------ INPUT MATERIAL

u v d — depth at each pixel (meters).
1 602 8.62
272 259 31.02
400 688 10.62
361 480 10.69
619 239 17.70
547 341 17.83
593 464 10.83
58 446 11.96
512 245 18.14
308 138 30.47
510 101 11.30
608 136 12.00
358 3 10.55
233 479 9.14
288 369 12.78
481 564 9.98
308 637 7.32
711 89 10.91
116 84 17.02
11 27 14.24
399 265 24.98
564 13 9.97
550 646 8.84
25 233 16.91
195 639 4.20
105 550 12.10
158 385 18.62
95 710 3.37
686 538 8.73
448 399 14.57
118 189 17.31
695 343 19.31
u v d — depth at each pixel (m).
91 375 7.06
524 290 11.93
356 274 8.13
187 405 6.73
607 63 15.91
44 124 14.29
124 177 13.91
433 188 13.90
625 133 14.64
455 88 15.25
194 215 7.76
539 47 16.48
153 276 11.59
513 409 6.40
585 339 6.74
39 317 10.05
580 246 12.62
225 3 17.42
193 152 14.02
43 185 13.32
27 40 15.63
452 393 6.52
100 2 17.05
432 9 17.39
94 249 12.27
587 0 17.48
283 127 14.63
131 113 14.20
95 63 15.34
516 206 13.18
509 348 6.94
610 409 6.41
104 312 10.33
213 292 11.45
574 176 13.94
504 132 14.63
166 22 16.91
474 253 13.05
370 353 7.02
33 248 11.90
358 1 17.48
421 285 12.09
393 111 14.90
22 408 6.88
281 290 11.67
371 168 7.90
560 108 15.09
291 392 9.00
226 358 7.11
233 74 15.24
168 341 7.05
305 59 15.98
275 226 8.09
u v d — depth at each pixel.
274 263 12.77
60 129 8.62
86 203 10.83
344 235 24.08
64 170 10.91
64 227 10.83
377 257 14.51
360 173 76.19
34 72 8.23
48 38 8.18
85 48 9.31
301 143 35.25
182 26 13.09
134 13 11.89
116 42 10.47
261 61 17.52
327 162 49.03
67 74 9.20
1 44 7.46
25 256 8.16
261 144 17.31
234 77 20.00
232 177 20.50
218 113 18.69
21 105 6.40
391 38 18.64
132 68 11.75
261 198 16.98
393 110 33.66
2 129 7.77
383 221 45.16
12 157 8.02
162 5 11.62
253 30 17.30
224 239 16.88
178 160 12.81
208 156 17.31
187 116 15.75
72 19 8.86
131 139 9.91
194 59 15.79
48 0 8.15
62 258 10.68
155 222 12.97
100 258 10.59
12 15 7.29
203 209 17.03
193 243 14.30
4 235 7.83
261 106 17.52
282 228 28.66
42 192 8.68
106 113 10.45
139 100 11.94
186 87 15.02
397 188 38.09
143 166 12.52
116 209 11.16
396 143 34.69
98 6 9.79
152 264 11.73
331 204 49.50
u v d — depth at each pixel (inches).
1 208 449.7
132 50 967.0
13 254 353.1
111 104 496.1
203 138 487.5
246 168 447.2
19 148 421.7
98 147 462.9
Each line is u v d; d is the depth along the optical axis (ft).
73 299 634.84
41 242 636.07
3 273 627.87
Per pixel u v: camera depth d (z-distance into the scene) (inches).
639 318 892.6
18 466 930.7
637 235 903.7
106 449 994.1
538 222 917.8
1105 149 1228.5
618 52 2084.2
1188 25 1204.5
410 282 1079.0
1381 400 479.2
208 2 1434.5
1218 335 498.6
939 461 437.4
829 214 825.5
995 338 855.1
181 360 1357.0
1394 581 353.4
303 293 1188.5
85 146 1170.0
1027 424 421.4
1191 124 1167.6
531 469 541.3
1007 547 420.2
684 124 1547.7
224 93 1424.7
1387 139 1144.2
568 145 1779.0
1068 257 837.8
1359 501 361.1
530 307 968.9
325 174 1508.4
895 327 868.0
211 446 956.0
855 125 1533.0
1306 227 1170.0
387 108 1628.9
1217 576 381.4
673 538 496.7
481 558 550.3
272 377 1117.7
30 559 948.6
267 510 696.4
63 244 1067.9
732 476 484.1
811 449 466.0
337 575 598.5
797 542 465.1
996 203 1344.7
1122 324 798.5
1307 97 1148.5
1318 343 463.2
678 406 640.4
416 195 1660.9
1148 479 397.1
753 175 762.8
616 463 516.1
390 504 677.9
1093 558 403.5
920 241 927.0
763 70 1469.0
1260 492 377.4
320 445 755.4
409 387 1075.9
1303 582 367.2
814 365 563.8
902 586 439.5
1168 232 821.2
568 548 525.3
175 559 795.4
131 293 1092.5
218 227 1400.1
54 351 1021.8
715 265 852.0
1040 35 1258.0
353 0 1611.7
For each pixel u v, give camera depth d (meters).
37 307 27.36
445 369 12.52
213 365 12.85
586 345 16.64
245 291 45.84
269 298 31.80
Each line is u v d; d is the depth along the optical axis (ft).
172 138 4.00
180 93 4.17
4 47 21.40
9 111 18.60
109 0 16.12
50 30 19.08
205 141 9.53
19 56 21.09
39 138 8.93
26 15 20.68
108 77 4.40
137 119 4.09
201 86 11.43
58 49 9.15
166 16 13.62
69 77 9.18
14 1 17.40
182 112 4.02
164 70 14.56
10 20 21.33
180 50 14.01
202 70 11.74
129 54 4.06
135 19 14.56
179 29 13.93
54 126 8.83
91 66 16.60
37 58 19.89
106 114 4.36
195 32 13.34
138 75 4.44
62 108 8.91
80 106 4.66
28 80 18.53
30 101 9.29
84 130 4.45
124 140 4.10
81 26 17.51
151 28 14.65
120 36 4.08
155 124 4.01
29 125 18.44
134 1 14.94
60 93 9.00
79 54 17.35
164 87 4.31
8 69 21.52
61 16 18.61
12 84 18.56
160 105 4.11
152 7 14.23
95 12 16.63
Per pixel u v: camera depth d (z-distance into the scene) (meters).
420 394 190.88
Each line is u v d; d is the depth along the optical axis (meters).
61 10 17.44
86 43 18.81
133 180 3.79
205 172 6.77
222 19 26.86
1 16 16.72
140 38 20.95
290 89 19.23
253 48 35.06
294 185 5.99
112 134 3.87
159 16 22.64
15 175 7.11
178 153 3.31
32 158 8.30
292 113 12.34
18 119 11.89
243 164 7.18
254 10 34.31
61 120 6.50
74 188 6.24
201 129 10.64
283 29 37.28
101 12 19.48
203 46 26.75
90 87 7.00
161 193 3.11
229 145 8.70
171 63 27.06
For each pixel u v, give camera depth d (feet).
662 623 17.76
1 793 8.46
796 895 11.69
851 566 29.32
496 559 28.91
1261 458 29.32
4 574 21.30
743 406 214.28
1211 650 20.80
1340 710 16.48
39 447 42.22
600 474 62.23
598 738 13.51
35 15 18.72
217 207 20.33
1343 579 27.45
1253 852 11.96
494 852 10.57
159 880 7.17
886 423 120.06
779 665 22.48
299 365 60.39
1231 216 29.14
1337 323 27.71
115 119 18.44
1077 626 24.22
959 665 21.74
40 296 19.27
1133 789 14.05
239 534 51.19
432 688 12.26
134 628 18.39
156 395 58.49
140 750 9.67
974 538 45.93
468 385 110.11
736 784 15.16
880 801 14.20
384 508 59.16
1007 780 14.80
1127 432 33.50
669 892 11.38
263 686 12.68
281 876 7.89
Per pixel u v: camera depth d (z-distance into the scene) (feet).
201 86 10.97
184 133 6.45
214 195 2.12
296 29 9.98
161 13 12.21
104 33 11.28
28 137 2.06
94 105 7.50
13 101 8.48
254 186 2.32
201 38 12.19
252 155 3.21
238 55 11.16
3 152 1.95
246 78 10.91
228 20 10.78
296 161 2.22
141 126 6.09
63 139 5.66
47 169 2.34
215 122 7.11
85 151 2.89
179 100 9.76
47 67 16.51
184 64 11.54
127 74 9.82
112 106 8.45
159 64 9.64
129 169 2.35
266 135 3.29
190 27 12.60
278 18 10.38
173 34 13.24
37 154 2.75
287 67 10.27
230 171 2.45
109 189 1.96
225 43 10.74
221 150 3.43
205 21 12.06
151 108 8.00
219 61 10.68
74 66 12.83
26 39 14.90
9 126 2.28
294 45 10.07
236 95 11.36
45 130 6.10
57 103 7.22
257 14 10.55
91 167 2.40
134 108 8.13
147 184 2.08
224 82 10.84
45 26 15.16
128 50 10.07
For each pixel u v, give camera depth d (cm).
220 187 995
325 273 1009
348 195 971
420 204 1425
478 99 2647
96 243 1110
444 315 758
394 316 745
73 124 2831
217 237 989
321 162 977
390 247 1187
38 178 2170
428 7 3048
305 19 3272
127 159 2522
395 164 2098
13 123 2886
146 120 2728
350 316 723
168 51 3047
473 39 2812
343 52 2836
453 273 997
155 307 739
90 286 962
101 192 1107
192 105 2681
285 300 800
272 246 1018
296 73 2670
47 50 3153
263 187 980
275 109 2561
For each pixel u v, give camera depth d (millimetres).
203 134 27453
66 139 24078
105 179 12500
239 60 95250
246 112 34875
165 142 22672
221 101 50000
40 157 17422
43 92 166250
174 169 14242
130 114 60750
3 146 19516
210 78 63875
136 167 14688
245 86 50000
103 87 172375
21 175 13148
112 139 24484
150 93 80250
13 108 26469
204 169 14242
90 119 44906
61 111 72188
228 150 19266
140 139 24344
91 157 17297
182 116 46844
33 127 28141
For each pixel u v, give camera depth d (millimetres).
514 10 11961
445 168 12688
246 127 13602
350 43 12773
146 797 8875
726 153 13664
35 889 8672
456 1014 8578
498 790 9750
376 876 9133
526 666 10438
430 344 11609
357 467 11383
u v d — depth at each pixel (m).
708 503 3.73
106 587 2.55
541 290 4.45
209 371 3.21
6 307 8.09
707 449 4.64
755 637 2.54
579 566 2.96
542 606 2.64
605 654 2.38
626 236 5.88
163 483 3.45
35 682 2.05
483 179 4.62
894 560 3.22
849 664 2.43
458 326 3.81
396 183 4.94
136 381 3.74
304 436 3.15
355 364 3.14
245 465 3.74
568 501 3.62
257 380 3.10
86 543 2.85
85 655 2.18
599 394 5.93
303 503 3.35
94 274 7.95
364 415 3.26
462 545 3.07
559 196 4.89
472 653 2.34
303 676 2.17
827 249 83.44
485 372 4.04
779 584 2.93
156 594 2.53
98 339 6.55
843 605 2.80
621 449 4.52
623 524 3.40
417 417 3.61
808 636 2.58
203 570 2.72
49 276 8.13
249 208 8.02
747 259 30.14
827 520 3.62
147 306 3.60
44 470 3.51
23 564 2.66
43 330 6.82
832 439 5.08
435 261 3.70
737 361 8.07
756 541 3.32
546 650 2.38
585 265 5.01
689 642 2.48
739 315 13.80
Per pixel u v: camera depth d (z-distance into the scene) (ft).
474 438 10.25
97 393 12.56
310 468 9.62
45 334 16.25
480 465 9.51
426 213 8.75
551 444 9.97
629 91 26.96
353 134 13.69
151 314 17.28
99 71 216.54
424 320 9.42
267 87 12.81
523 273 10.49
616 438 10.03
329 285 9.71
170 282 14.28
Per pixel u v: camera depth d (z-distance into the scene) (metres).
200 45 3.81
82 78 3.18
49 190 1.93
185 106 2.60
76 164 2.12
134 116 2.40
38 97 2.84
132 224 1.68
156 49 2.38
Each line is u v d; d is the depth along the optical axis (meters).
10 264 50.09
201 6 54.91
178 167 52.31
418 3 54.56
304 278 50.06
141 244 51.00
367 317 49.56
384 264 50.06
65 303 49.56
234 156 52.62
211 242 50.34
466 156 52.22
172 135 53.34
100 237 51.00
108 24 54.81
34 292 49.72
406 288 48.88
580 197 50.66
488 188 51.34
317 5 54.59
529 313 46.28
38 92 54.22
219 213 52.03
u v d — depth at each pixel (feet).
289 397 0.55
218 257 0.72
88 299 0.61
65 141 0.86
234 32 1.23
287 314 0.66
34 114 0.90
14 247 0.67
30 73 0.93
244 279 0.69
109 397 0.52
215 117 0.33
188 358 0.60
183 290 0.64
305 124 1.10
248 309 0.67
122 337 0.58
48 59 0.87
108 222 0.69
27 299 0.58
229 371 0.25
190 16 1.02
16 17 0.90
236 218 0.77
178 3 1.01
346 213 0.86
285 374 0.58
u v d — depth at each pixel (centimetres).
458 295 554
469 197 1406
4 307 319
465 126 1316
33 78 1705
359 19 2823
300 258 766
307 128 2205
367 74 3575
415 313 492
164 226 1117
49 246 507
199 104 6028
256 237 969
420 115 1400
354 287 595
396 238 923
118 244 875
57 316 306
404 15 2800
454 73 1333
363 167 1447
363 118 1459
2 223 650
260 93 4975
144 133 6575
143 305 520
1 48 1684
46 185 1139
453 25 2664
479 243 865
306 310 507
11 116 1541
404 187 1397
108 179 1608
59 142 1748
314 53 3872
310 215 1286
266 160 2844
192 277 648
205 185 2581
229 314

------------

The required output is a copy of each line in the records where the string "give" occurs.

For each pixel u v, give camera depth d (meters).
For each pixel u v, give camera depth d (feet).
For each pixel u v, give camera depth d (cm).
For each pixel u v, give camera depth d (millimetres).
For each pixel u v, give camera depth d (millimetres).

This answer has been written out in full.